Собрание сочинений. Т. 5. Странствующий подмастерье. Маркиз де Вильмер
Шрифт:
— А есть что-нибудь интересное в деревне, сударыня?
— Ничего решительно. Люди ездят в деревню из-за хорошего воздуха, чтобы поправить здоровье и денежные дела. Так уж заведено, что все уезжают из Парижа в ту пору, когда он вполне сносен. Знаете, раз другие едут, значит, и тебе надо ехать.
Я заметила, что эта беседа порядком наскучила маркизе, и, желая развеселить ее, спросила:
— Неужели тут нет какого-нибудь смешного соседа, над которым и подшутить не грех?

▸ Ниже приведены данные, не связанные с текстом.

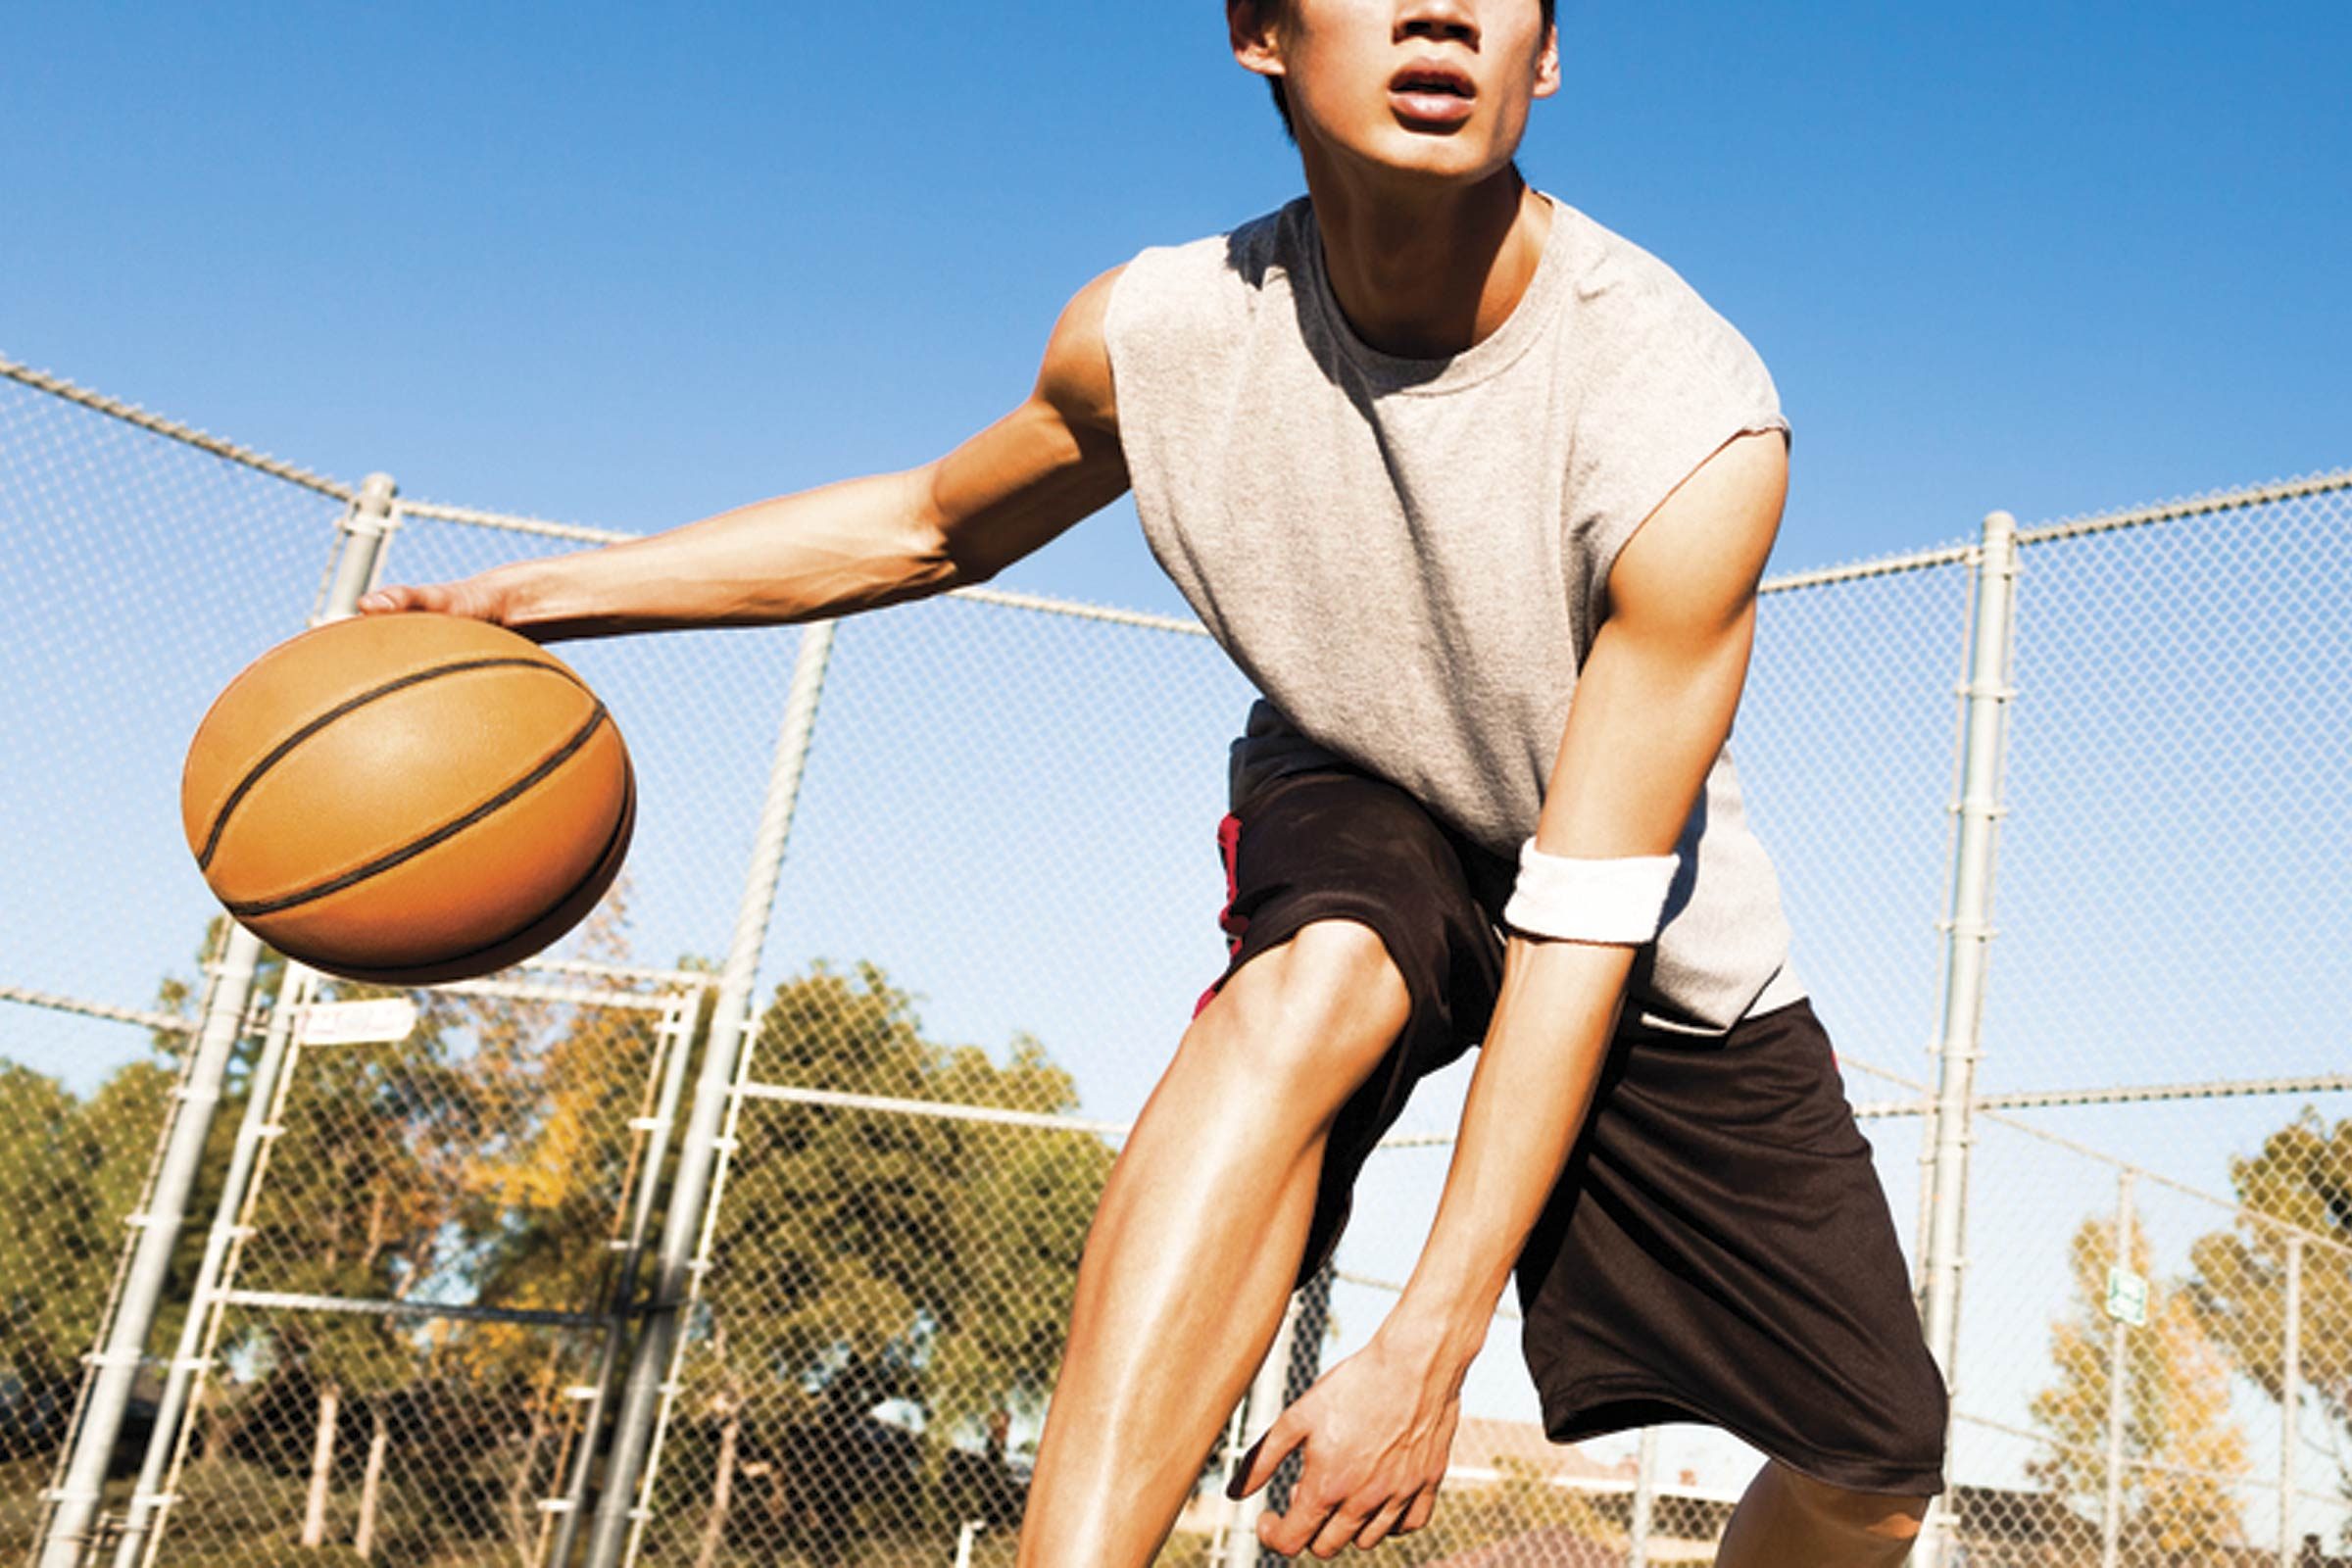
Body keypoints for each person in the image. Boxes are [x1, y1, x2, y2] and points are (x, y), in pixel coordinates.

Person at [360, 3, 1948, 1562]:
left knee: (1873, 1468)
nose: (1442, 11)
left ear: (1544, 55)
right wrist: (531, 599)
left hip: (1623, 906)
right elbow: (925, 523)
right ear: (1262, 31)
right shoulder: (1163, 332)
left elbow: (1586, 908)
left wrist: (1427, 1342)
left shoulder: (1683, 412)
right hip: (1363, 773)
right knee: (1315, 979)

— Никого нет, дорогая, увы! Какие там шутки, когда здесь свили себе гнездо только распутство или несчастье! Все ваша милая цивилизация! Понастроили железных дорог, и от былой провинции скоро следа не останется. Скоро провинциалов днем с огнем не сыщешь. Уж не знаю, куда и ехать, чтобы хоть плохонького найти. Теперь деревенский буржуа ничем не уступит буржуа из Маре [145] , а светский человек везде себе найдет салоны не глупее парижских. То, что я смолоду повидала в деревне, того нынче и в помине нет.
145
Марэ —
— А кого вы там видели, расскажите!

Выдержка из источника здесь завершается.